DATA SHOWN:
◇ ◇ ◇ ◇ ◇ ◇ ◇

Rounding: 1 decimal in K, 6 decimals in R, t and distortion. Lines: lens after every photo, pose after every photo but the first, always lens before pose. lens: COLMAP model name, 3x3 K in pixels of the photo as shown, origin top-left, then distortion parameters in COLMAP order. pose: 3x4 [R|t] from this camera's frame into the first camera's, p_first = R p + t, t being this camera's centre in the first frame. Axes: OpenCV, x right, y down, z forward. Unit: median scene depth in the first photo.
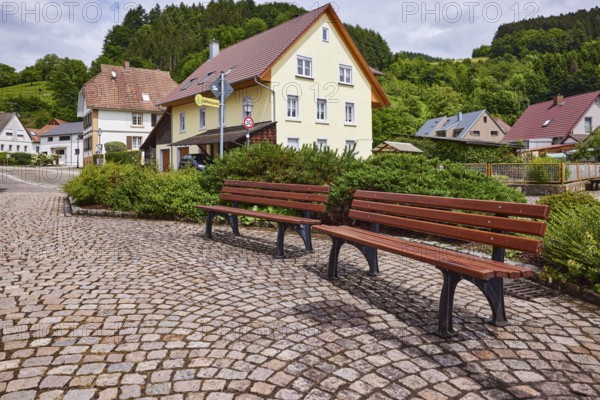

◇ ◇ ◇ ◇ ◇ ◇ ◇

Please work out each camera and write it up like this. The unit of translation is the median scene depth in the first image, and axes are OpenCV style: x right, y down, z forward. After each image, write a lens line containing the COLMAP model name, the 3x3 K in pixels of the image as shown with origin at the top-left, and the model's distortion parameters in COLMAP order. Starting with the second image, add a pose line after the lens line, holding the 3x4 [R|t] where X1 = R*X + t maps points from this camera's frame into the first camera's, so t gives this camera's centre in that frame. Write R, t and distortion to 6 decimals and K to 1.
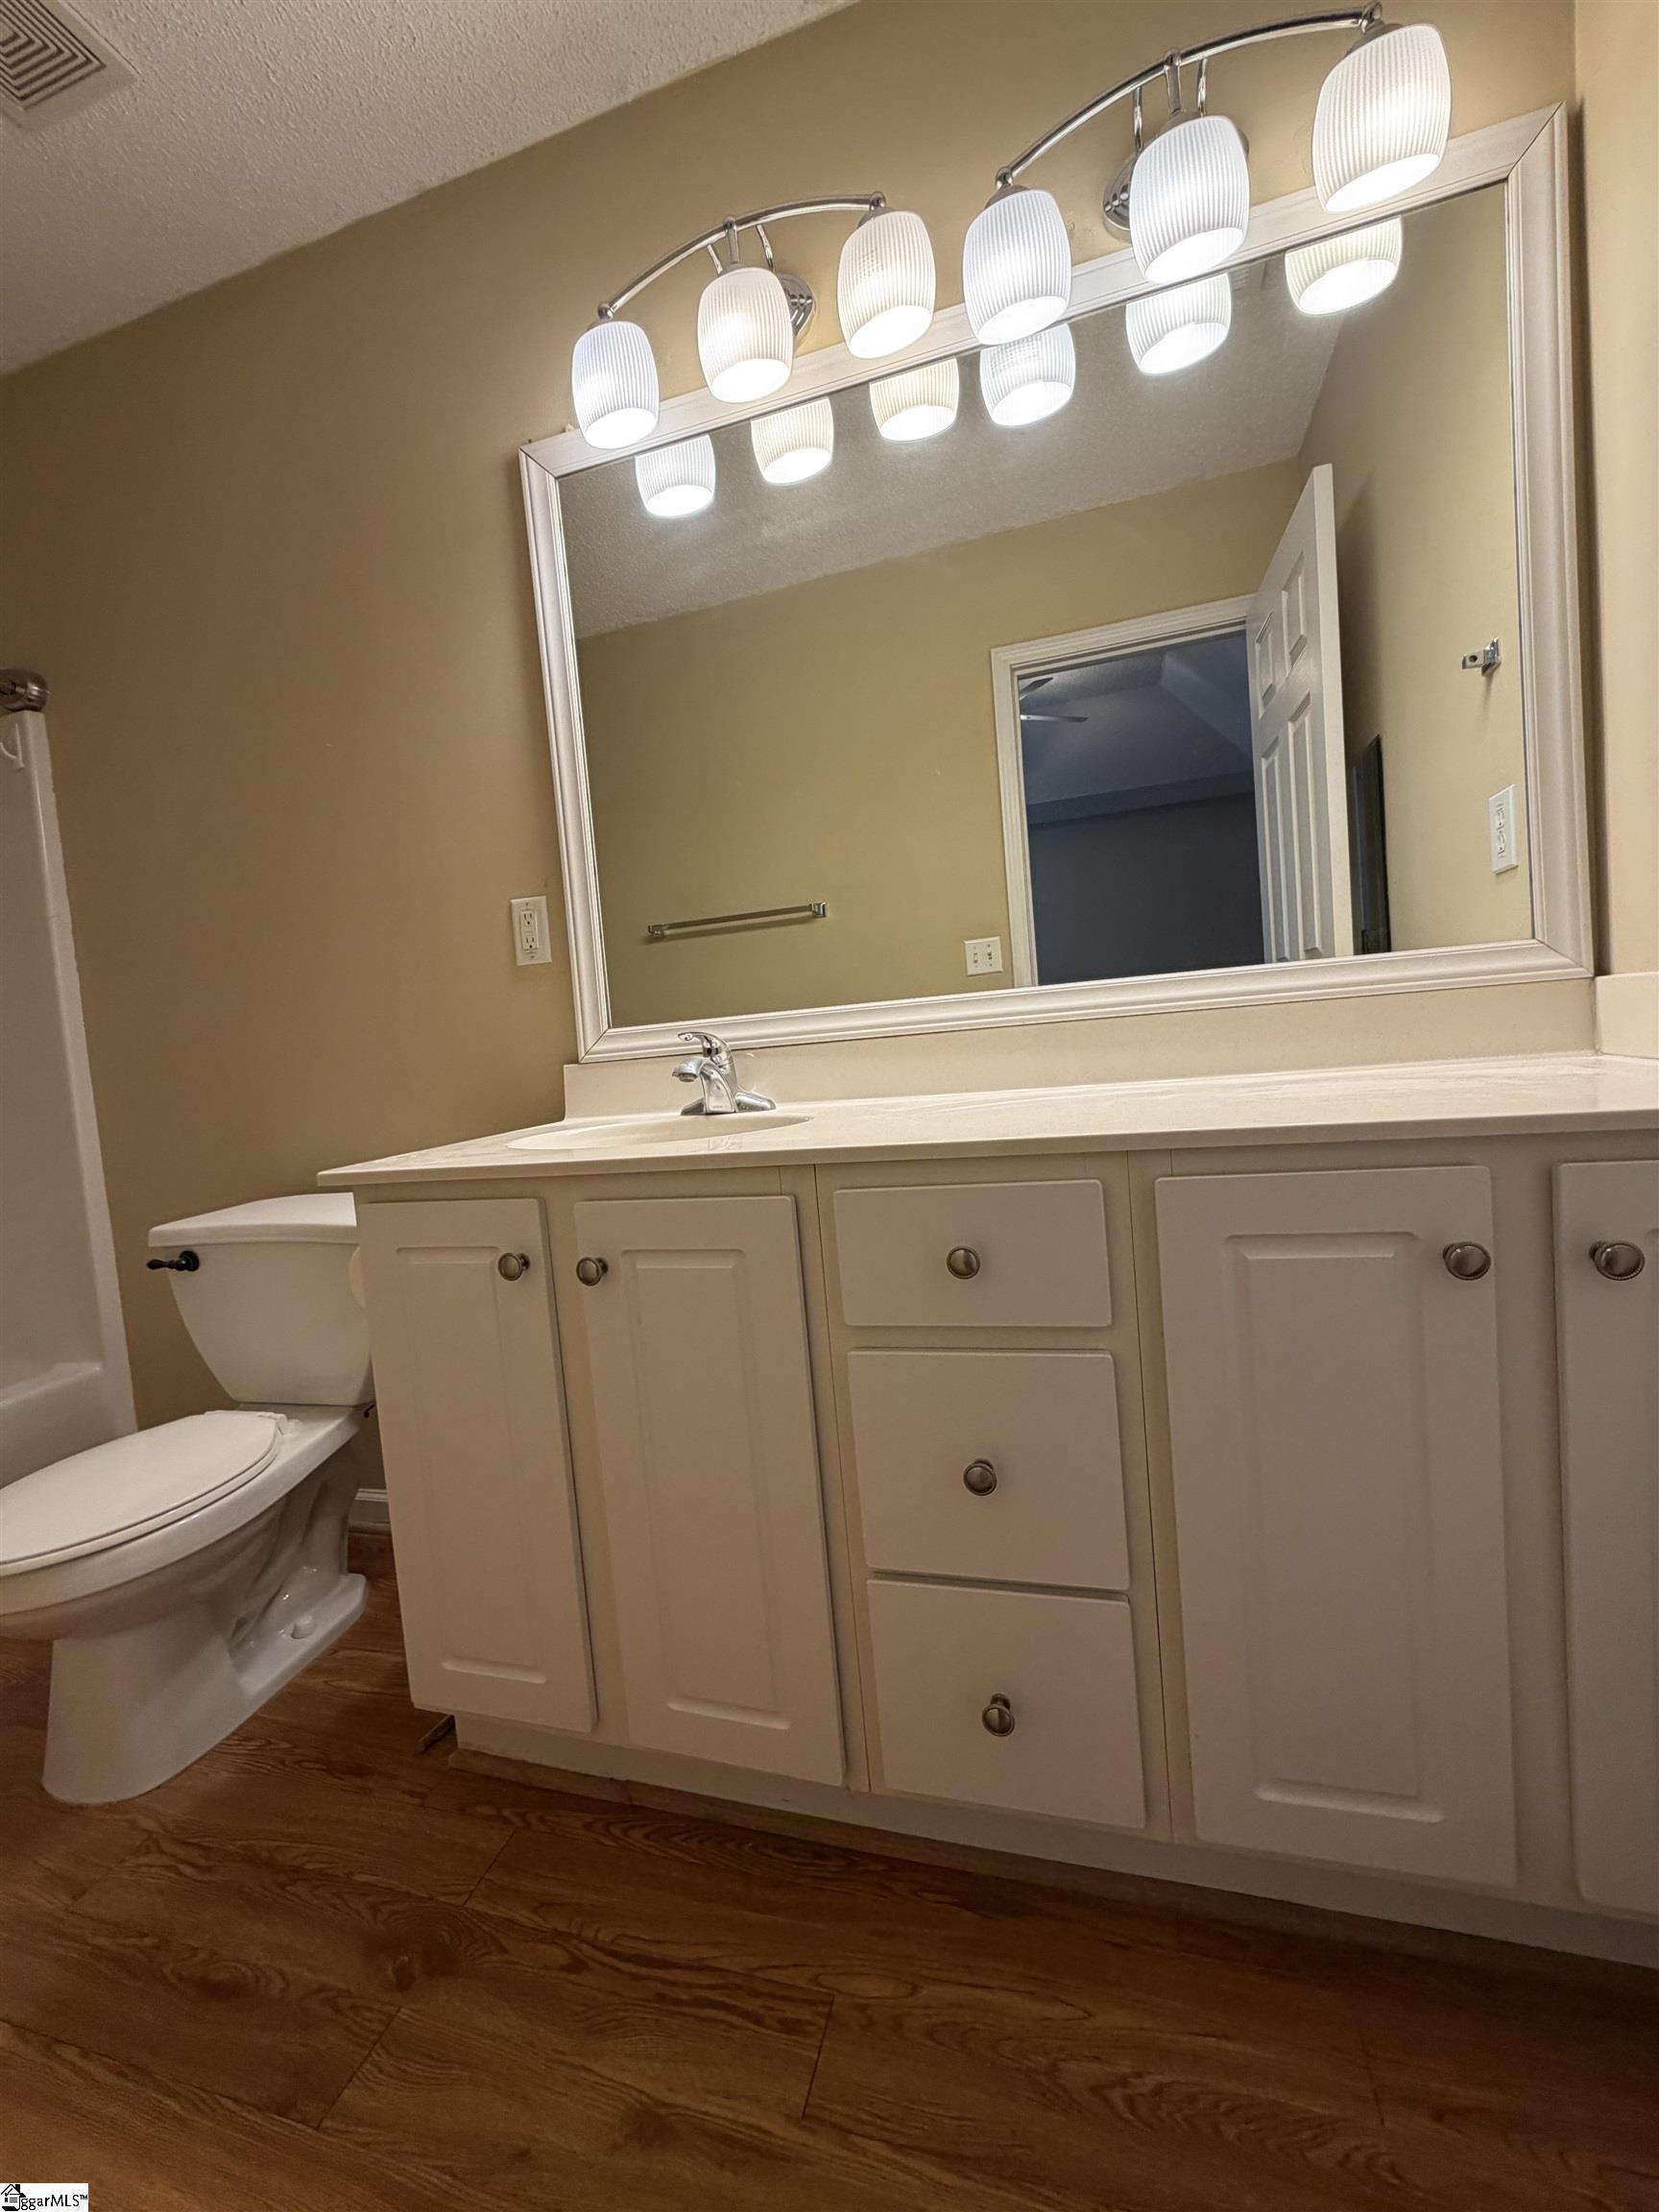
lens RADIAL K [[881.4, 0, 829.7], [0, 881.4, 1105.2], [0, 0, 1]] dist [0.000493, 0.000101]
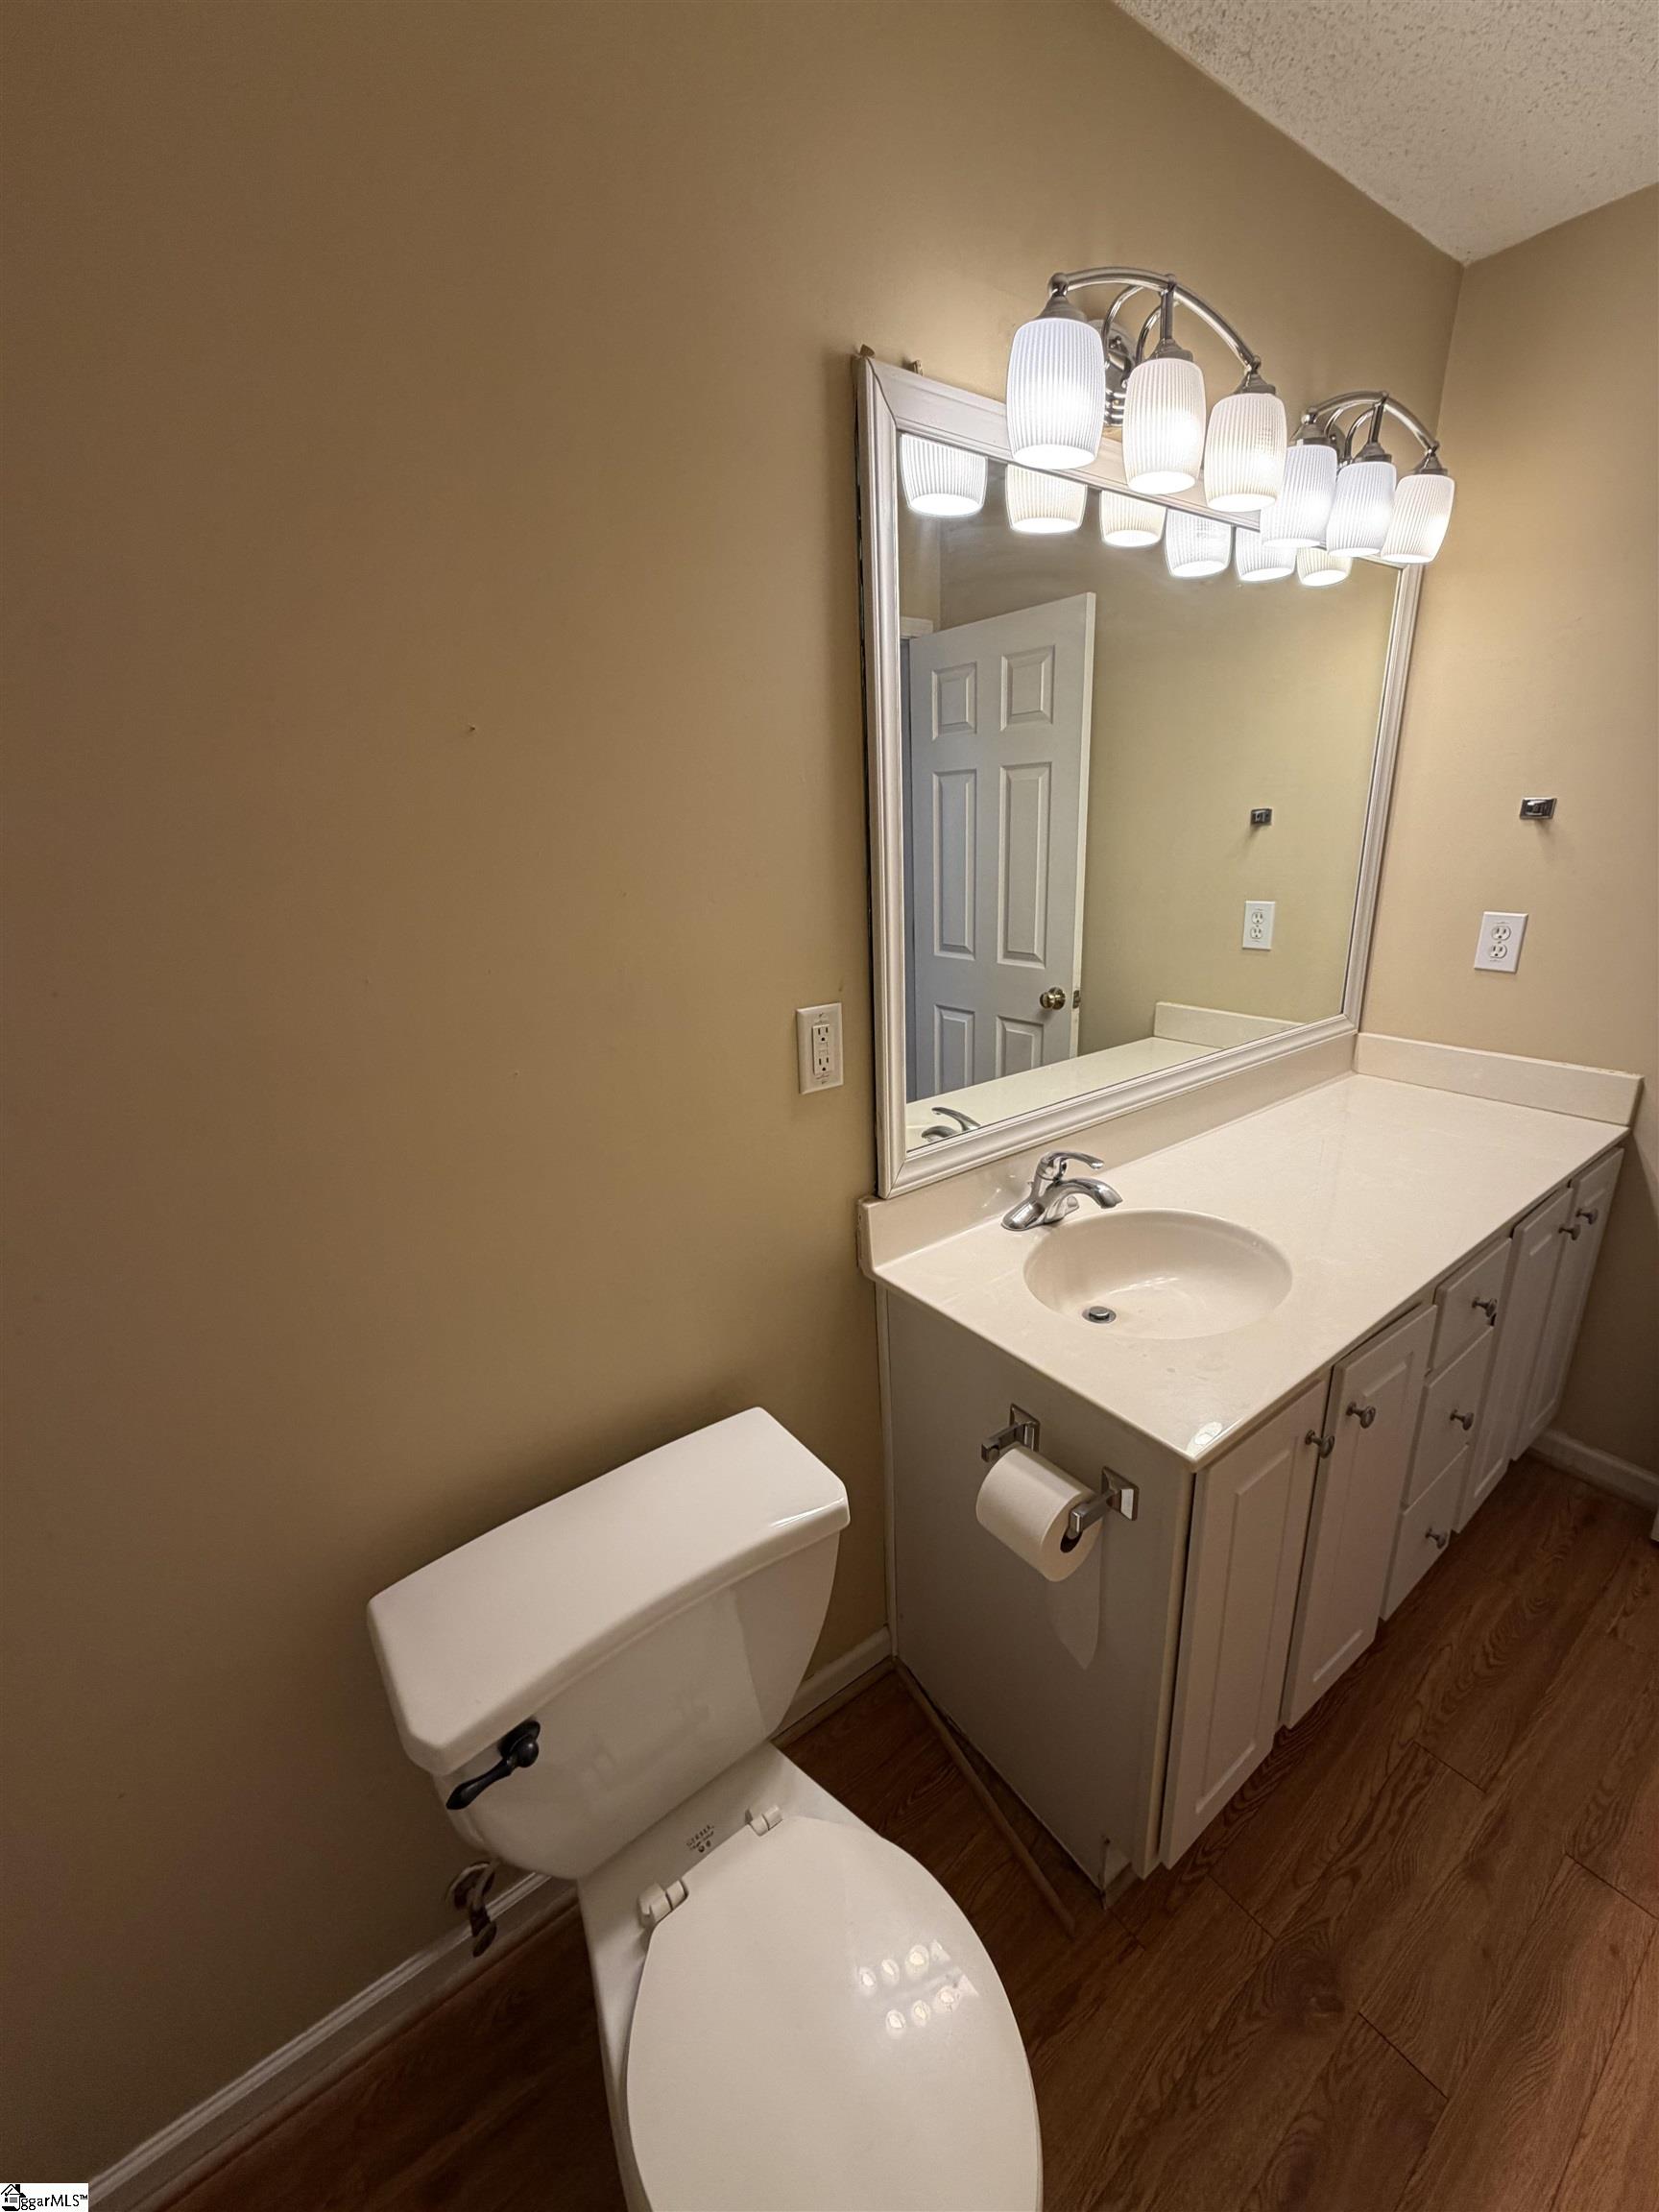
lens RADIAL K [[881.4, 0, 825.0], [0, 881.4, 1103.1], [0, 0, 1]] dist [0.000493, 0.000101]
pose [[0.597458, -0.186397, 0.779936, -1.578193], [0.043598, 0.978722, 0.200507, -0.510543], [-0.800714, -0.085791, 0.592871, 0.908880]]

◇ ◇ ◇ ◇ ◇ ◇ ◇

WHAT YOU HAVE TO DO:
Rewrite the listing as a JSON list of strings, one string per line, starting at the line that contains "Please work out" and ending at the line that contains "-0.085791, 0.592871, 0.908880]]", with both of those lines included. Skip blank lines and leave out the pictures.

FINISHED TASK:
[
  "Please work out each camera and write it up like this. The unit of translation is the median scene depth in the first image, and axes are OpenCV style: x right, y down, z forward. After each image, write a lens line containing the COLMAP model name, the 3x3 K in pixels of the image as shown with origin at the top-left, and the model's distortion parameters in COLMAP order. Starting with the second image, add a pose line after the lens line, holding the 3x4 [R|t] where X1 = R*X + t maps points from this camera's frame into the first camera's, so t gives this camera's centre in that frame. Write R, t and distortion to 6 decimals and K to 1.",
  "lens RADIAL K [[881.4, 0, 829.7], [0, 881.4, 1105.2], [0, 0, 1]] dist [0.000493, 0.000101]",
  "lens RADIAL K [[881.4, 0, 825.0], [0, 881.4, 1103.1], [0, 0, 1]] dist [0.000493, 0.000101]",
  "pose [[0.597458, -0.186397, 0.779936, -1.578193], [0.043598, 0.978722, 0.200507, -0.510543], [-0.800714, -0.085791, 0.592871, 0.908880]]"
]